▶ [Extract]
......
5. HQUSACE POCs for this matter are Stephen Austin, Natural Resources Manager, Operations (for Visitor Assistance policy and program administration information), 202-761-4489, stephen.b.austin@usace.army.mil; and Milt Boyd, Assistant Counsel, Office of Chief Counsel (for regulatory questions on federal lands) at 202-761-8546, Milton.W.Boyd@usace.army.mil.

Provided for your attention and appropriate action.
Michael G. Ensch, SES 

That is from the USACE email search

http://corpslakes.usace.army.mil/employees/cecwon/memos-drill.cfm?Id=789

That pertains to all USACE lands and projects. There are some exceptions with hunting but permits are required.


----------



## trentb (Sep 14, 2011)

yes its true. it also includes west point.


----------



## slabhunter (Sep 14, 2011)

trentb said:


> yes its true. it also includes west point.



So the Corps is going to protect you from evil doers??? 

Uh NOPE. 

Another idiotic EDICT that never passed the Congress. Watch the Liberals scream when the new Pub Congress with its Super Majority returns the Constitution as the Law of the Land.

The Corps is on life support as we speak anyway and like the TVA, headed for the dustbin.


----------



## Swab (Sep 14, 2011)

It's kinda strange that you can't carry while fishing but it's perfectly legal to carry and shoot (from a boat or on dry lake bed) during waterfowl season.  I'm sure the government has a perfectly legitimate reason for that.


----------



## crowslayer (Sep 14, 2011)

I carry my gun everywhere but church!


----------



## hpi09 (Sep 14, 2011)

Perfect thanks for all your help. Happy fishing


----------



## hpi09 (Sep 14, 2011)

crowslayer said:


> I carry my gun everywhere but church!
......
▶ [Listed entries]
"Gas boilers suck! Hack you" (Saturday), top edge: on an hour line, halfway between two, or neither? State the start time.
......
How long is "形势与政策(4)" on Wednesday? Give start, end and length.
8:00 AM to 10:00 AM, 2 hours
......
▶ [Your tasks]
A. Decide whether each statement agrees with the gun-carry thread, answering yes or no and quoting the words of the thread that settle it: (i) Swab says carrying and shooting is legal from a boat during waterfowl season; (ii) trentb says West Point is excluded; (iii) Milt Boyd is the contact for Visitor Assistance policy information.
B. In the gun-carry thread, what phone number is listed for Stephen Austin?
C. Reproduce the gun-carry thread word for word, everything from "Another idiotic EDICT" down to "of the Land.".
The items come from a separate source and have no connection to the thread.

▶ [Results]
A.
(i) Yes: "it's perfectly legal to carry and shoot (from a boat or on dry lake bed) during waterfowl season"
(ii) No: "it also includes west point."
(iii) No: "(for regulatory questions on federal lands)"

B. 202-761-4489

C.
Another idiotic EDICT that never passed the Congress. Watch the Liberals scream when the new Pub Congress with its Super Majority returns the Constitution as the Law of the Land.